A top European Central Bank (ECB) official has confirmed the central bank is still considering implementing a targeted green lending operation, despite the policy’s absence from a recent update on its plans. The news comes as civil society experts have urged the ECB to give “teeth” to its latest climate announcements.
Silvonen confirms targeted green lending still on the table
President Christine Lagarde said last month that she hopes the ECB can introduce a green targeted lending facility, leading to some hopes that the policy would be confirmed in an update to its climate roadmap published on Monday.
Although the policy does not feature in the latest document, Toto Silvonen, deputy director for general market operations said during a webinar with civil society representatives that the ECB is still looking at the policy. He said its decision would be informed by the availability of the necessary data from all 19 euro area jurisdictions, and the central bank’s monetary policy stance at the time.
“It’s not off the table,” he confirmed, adding that the roadmap would be reviewed on at least an annual basis.
A targeted green lending programme could see the bank provide cheap funding for home retrofitting, which civil society groups say would help millions of families to cut their energy bills and carbon footprint.
ECB urged to be bold on greening of collateral framework
Climate advocates have welcomed the ECB’s plans to green its collateral framework and corporate bond purchase programme, but have stressed the need for speed and ambition as the precise details of the policies are formulated.
Monday’s update revealed the ECB will begin limiting the share of high-carbon assets that individual banks can offer as collateral when drawing on the ECB’s lending. It will consider applying higher “haircuts” to climate-risky assets used as collateral, potentially reducing their value when deployed for that purpose.

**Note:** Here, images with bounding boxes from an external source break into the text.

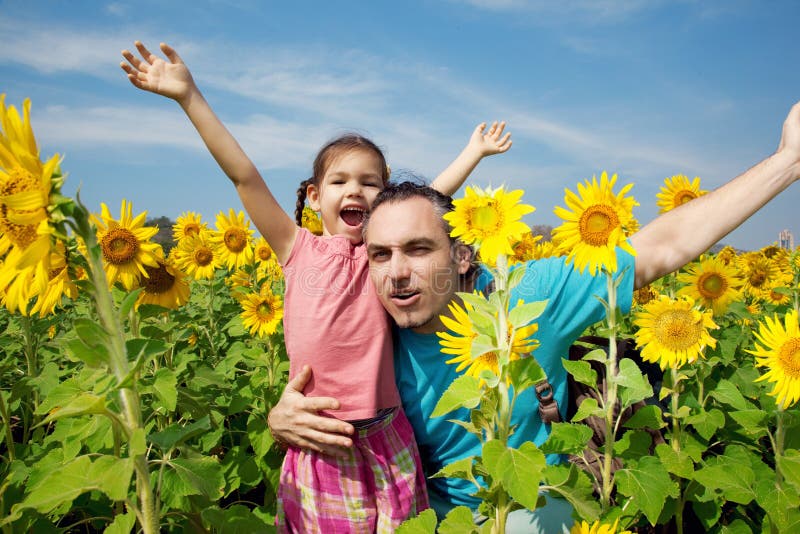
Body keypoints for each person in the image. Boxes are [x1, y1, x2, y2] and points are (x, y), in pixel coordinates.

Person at [267, 101, 800, 532]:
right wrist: (281, 419)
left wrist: (788, 160)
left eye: (418, 249)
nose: (396, 274)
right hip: (425, 512)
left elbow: (661, 248)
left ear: (462, 254)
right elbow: (316, 399)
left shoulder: (521, 300)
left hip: (533, 503)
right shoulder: (371, 319)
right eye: (380, 255)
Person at [120, 40, 513, 532]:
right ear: (312, 195)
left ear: (386, 195)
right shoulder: (295, 248)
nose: (355, 190)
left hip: (389, 436)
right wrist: (189, 96)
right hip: (321, 439)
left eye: (370, 183)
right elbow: (244, 177)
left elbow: (431, 199)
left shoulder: (384, 259)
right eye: (339, 181)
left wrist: (472, 152)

With the ECB saying it will release further details on the adjustments to the collateral framework in due course, Pierre Monnin, a senior fellow at the Council for Economic Policies said the impact of the move would depend on the level at which the concentration limits are set, and the criteria it uses to determine which firms are defined as high carbon.

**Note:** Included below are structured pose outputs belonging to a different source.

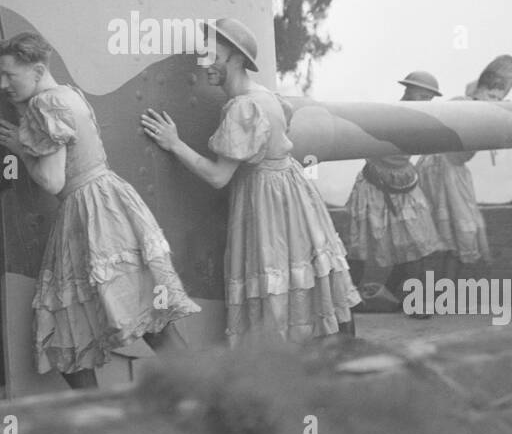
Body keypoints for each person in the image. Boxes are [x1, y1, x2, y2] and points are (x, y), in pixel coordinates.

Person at [0, 32, 198, 390]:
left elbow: (52, 181)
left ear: (38, 69)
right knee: (152, 318)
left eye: (11, 75)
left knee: (66, 330)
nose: (3, 83)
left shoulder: (46, 105)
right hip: (111, 201)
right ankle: (209, 395)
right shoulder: (69, 94)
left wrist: (21, 149)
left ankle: (95, 418)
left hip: (87, 210)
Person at [140, 17, 359, 343]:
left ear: (237, 58)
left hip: (266, 200)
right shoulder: (266, 95)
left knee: (275, 278)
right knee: (301, 273)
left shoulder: (243, 108)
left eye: (213, 55)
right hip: (293, 193)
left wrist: (175, 144)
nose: (206, 65)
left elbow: (217, 176)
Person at [344, 71, 447, 316]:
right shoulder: (386, 113)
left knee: (415, 244)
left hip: (405, 186)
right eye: (420, 94)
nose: (424, 99)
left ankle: (414, 301)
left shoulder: (425, 118)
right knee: (360, 249)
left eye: (429, 97)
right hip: (375, 186)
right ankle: (345, 300)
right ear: (407, 90)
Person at [416, 56, 512, 278]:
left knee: (461, 236)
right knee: (437, 236)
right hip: (438, 169)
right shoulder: (461, 102)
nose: (494, 100)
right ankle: (424, 299)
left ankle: (441, 297)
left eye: (498, 97)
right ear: (478, 91)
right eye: (490, 95)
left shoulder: (491, 117)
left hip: (455, 173)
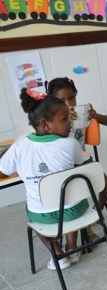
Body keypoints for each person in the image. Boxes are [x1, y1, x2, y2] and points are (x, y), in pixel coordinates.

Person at [0, 89, 87, 270]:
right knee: (70, 197)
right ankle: (72, 246)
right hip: (73, 212)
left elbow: (4, 170)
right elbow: (84, 165)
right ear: (45, 124)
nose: (70, 123)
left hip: (42, 215)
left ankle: (57, 254)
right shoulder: (70, 143)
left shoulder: (20, 146)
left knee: (35, 220)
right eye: (64, 120)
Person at [47, 77, 107, 241]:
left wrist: (95, 115)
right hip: (61, 166)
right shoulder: (51, 121)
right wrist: (64, 120)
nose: (69, 103)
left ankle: (96, 212)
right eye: (61, 100)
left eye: (72, 98)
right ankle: (77, 229)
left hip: (82, 161)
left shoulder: (81, 114)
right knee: (73, 194)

“The threshold for defining high-carbon firms will signal which firms are considered as sustainable, and which ones are not,” he tweeted. “The size of the limit matters crucially for the measure to have an impact.”
The ECB has said that at first, the policy will only apply to corporate debt from non-financial institutions, thought to be a relatively small proportion of the assets used. It said it would expand it to other areas as more data becomes available.

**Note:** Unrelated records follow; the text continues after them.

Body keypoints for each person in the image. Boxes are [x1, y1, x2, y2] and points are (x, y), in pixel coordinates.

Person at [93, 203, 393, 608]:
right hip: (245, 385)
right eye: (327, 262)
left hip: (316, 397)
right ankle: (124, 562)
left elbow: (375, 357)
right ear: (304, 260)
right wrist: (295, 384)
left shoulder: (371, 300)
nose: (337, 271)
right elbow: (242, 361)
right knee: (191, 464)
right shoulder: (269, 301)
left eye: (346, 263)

Monnin praised the ECB for acting quickly where it is able to do so, and said it could use existing data to adjust the collateral framework in the near future.
New ECB focus on climate impact
Paul Schreiber, a campaigner at Reclaim Finance has noted the significant shift in language contained in the ECB’s latest document.
“The ECB notably goes beyond a pure financial risk logic. It integrates criteria related to climate impact in its asset purchases – brought forward to October 2022 – and in its collateral framework – newly announced for the end of 2024,” he said in a statement.
While the 2021 roadmap justified the ECB’s climate action predominantly in light of the risks that climate change presents to the macroeconomy and its balance sheet, the latest update refers to the ECB’s secondary mandate to support decarbonisation in line with the goals of the Paris Agreement and the EU climate neutrality objectives.
Board member Frank Elderson confirmed that the ECB’s climate plans are informed by the ECB’s secondary objective to support the economic policies of the bloc, including its climate commitments.
“It’s a legal obligation, and we tend to take legal obligations seriously,” he told attendees during Monday’s webinar.